USING THE INFORMATION —
1) Please copy the proposal text from "This milestone is" to "being defined separately." word for word.
2) In the proposal text, what has to be defined separately before a formal 12-month maintenance obligation can be committed to?

(Beginning of SOURCE PASSAGE)

This milestone is intentionally focused on hardening and release, not on adding a new product surface. The goal is to leave the project in a state where it is functional, documented, distributable, and adoptable.

Notes on Maintenance and Open Source Support

The repository is open source, and we are happy to remain available for reasonable follow-up questions and issue discussion in the normal course of open development.

However, we cannot commit to a formal 12-month maintenance obligation without an explicit maintenance budget and scope being defined separately.

Out of Scope but Interesting for Future Steps

The current proposal is intentionally focused on the Rust SDK path described above. Beyond that, there are several areas in the current CoW SDK ecosystem that could be valuable future work for cow-rs:

  • Composable/programmatic orders: conditional orders, multiplexer logic, and flows such as TWAP, DCA, or stop-loss-style strategies.

  • Bridging flows: multi-provider bridge quotes, best-route selection, and cross-chain swap-related helpers.

  • Cow Shed / smart account support: account abstraction-oriented helpers and smart account transaction flows.

  • Flash-loan-assisted flows: more advanced collateral swap and flash-loan-driven interactions.

(End of SOURCE PASSAGE)
(Beginning of PROVIDED INFORMATION)

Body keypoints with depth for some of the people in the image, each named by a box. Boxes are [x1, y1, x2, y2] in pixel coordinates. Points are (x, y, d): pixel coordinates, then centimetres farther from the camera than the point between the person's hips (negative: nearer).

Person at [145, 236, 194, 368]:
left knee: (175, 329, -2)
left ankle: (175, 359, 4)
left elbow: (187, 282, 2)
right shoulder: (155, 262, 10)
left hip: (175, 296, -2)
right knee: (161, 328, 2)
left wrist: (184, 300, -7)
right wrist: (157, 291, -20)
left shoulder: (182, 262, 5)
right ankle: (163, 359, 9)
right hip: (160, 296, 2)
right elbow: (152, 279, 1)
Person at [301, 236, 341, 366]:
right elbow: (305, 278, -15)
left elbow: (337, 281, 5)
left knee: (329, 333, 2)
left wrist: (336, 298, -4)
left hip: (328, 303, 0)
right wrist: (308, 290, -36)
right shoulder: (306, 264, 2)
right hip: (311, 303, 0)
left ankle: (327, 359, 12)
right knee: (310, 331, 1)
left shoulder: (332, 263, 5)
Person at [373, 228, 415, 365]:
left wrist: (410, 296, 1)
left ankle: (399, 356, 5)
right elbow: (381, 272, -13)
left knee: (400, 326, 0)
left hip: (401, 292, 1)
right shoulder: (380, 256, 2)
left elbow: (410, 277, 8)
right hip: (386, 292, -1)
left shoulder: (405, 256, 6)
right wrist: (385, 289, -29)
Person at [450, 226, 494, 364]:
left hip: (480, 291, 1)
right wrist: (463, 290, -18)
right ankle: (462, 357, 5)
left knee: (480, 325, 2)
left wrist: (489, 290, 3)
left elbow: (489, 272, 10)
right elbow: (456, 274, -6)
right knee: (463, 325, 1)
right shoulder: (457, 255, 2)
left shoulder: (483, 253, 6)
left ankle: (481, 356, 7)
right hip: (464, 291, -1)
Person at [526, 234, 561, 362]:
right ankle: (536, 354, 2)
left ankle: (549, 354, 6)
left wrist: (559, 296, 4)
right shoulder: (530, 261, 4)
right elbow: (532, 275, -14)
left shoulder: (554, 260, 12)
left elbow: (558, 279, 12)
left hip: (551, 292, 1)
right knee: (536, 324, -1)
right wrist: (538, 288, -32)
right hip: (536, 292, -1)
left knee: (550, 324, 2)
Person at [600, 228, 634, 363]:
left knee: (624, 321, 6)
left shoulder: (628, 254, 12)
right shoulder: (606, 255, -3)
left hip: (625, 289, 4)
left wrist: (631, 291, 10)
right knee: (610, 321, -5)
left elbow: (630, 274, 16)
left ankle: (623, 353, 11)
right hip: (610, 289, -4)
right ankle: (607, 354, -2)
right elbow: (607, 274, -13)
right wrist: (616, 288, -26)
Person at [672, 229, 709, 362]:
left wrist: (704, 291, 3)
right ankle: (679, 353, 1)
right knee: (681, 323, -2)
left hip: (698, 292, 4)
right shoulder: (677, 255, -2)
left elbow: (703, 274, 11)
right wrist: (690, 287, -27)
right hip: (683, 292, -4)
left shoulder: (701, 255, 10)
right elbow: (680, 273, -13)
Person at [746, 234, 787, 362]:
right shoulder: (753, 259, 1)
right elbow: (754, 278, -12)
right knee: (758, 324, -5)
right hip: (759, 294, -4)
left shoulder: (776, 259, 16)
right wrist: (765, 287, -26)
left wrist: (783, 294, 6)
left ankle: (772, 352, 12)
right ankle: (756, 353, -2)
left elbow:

(End of PROVIDED INFORMATION)

RESPONSES PER TASK —
1)
This milestone is intentionally focused on hardening and release, not on adding a new product surface. The goal is to leave the project in a state where it is functional, documented, distributable, and adoptable.

Notes on Maintenance and Open Source Support

The repository is open source, and we are happy to remain available for reasonable follow-up questions and issue discussion in the normal course of open development.

However, we cannot commit to a formal 12-month maintenance obligation without an explicit maintenance budget and scope being defined separately.

2) An explicit maintenance budget and scope.